Use this attribute when you want to ship a sensible default from code but still allow a system administrator to adjust the setting without a deployment.

No Attribute

If you do not apply any attribute, Shesha registers the endpoint in the database with an access level of Inherited. The endpoint will then defer to its parent service's access level, or to the DefaultEndpointAccess system setting if the parent is also Inherited.


Controlling Access via Configuration

Default Endpoint Access

Image

The Default Endpoint Access setting under System Settings > Security controls the fallback access level for any endpoint whose database record has an access level of Inherited. It applies system-wide, so changing it affects every endpoint that has not been explicitly configured.

warning

The Default Endpoint Access setting only applies to endpoints that are still set to Inherited in the database. Any endpoint that has been explicitly configured - either through the Permissioned Objects UI or because it carries a hardcoded attribute - is not affected by this setting.

Permissioned Objects UI

Image

The Permissioned Objects UI in the Configuration Studio shows every registered endpoint in your application, organised by module and service. From here you can see the current access level and permissions for each endpoint and change them without touching code.

Endpoints marked as Hardcoded are shown with a lock indicator. Their values reflect the code attribute and cannot be edited.

All other endpoints can be updated directly in the UI. When you save a change, Shesha writes the new value to the database. After that point, the endpoint's access level is controlled by that database record.


How Updates Work

[SheshaAuthorizeAttribute] and the DefaultEndpointAccess system setting are both used exactly once: during initial setup. After that, the database is the source of truth and all permission changes must be made through the Permissioned Objects UI or the Security Settings page.

This is intentional. Once a system is running, there is no way to tell whether a difference between a code value and a database value means the developer changed the code, or the administrator changed the setting in the UI. Rather than risk overwriting a deliberate UI change, Shesha treats the database as authoritative after initialization.

On every application startup, Shesha compares each registered endpoint against its database record and applies the following rules:

ConditionWhat happens on startup
Endpoint is new (no DB record)The code attribute value is written to the database.

Activity – Set down the part of the endpoint access text between "The Default Endpoint Access setting under" and "without touching code.", inclusive, word for word. The material that comes next is separate from the text on endpoint access above.

Extracted material –
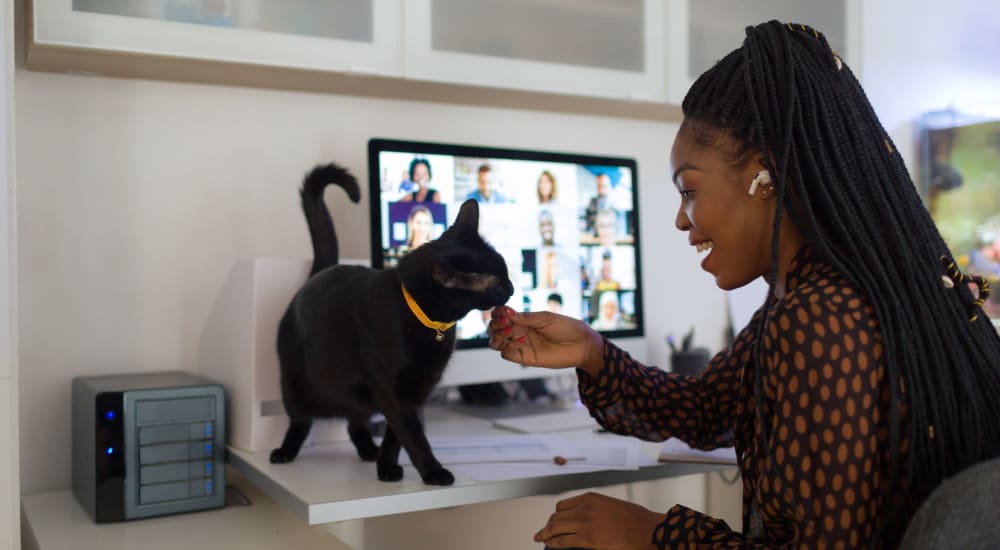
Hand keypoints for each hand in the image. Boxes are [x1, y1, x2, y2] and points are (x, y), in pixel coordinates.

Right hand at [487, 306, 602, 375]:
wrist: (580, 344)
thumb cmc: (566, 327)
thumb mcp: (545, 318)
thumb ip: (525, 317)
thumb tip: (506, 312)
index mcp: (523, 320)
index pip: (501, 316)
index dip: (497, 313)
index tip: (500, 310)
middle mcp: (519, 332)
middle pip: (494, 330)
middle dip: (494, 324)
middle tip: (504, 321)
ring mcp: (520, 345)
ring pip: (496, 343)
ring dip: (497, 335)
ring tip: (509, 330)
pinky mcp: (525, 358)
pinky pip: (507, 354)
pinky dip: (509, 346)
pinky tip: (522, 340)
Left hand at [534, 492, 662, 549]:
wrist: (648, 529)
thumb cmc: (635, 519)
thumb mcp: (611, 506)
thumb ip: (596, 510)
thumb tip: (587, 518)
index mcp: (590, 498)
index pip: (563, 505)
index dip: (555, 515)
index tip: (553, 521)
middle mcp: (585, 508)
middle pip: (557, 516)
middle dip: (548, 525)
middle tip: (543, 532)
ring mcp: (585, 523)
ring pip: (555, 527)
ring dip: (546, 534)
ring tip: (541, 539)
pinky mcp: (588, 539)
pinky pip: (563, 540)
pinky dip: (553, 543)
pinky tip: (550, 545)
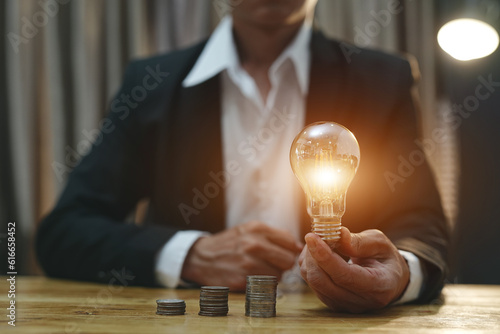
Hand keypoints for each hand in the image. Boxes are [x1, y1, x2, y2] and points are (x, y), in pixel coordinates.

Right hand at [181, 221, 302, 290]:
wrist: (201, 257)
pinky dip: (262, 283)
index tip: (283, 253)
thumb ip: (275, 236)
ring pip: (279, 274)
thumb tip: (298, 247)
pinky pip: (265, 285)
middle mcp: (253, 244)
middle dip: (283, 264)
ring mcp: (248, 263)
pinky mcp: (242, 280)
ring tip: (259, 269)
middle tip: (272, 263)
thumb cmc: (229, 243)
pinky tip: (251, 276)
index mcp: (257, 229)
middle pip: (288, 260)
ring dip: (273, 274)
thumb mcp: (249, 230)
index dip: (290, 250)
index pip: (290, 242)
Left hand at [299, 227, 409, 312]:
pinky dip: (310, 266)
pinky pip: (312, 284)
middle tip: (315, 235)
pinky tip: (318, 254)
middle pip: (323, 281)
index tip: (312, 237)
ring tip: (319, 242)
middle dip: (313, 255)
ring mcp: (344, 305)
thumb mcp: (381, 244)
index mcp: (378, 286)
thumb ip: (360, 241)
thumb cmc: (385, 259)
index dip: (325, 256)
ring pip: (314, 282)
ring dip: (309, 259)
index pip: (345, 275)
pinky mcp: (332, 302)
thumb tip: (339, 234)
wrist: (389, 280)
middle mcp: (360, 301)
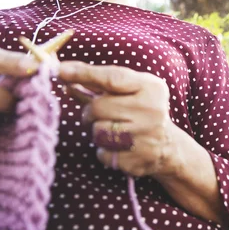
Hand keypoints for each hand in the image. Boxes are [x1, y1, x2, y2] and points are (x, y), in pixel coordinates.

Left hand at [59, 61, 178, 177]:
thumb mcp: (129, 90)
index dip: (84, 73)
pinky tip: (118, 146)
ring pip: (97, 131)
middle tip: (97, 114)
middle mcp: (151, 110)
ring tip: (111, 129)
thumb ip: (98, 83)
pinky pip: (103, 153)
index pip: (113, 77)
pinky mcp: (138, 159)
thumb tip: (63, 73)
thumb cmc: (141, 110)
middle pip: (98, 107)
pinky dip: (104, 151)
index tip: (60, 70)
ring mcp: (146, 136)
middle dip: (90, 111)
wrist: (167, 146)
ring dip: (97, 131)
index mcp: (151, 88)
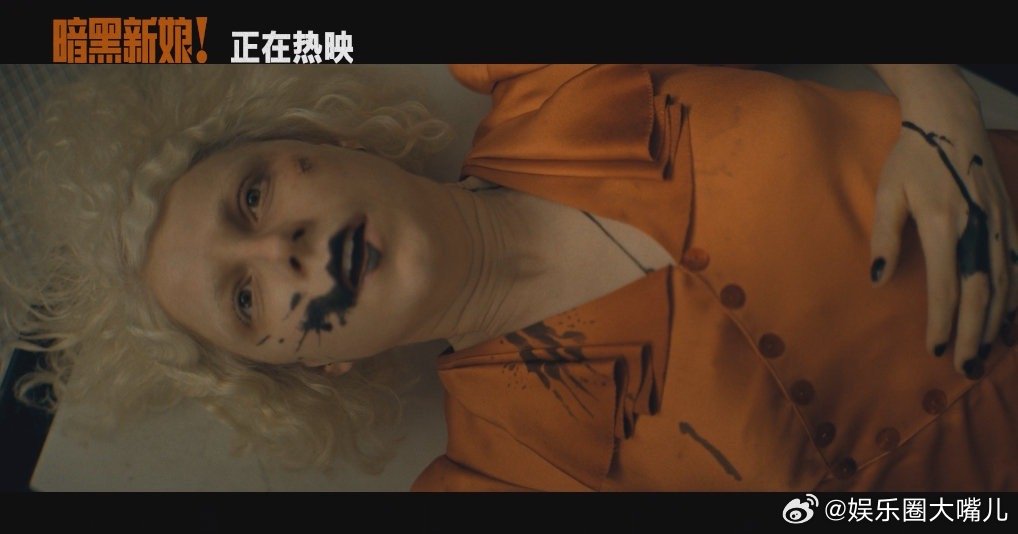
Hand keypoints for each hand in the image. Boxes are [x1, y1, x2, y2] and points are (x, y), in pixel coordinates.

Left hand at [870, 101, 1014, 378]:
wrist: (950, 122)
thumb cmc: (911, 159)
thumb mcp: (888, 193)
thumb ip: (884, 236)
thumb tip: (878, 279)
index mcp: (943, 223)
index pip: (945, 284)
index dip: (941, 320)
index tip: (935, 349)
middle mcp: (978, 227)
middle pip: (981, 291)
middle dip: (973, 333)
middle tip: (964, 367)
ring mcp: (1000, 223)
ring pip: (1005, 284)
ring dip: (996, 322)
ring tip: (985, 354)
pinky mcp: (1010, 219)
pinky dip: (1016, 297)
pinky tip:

Output of the exercise –
The Default Endpoint Access setting under System Settings > Security controls the fallback access level for any endpoint whose database record has an access level of Inherited. It applies system-wide, so changing it affects every endpoint that has not been explicitly configured.

warning

The Default Endpoint Access setting only applies to endpoints that are still set to Inherited in the database. Any endpoint that has been explicitly configured - either through the Permissioned Objects UI or because it carries a hardcoded attribute - is not affected by this setting.

Permissioned Objects UI

Image

The Permissioned Objects UI in the Configuration Studio shows every registered endpoint in your application, organised by module and service. From here you can see the current access level and permissions for each endpoint and change them without touching code.